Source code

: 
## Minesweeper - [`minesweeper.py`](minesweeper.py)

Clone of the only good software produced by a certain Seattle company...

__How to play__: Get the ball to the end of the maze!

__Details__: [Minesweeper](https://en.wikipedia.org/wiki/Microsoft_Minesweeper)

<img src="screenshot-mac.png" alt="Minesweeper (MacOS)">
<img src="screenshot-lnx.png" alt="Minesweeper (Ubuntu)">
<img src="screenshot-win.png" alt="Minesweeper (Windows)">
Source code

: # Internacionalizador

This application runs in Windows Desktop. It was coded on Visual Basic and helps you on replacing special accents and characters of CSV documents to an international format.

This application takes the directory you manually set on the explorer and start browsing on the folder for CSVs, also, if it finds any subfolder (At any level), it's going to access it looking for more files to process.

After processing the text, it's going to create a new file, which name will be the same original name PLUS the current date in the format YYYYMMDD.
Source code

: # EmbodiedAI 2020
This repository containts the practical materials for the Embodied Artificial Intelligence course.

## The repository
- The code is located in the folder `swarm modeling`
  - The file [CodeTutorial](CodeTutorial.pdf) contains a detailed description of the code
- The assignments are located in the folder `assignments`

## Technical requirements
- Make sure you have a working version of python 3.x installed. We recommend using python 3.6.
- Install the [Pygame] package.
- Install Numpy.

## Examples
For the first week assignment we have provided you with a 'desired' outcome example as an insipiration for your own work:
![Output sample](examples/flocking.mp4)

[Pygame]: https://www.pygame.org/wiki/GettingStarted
■ ■ ■ ■ ■ ■ ■
### TASK STATEMENT
Your answer should be a single number, the count of lines in the listing that contain "repository".

### EXERCISE RESPONSE
2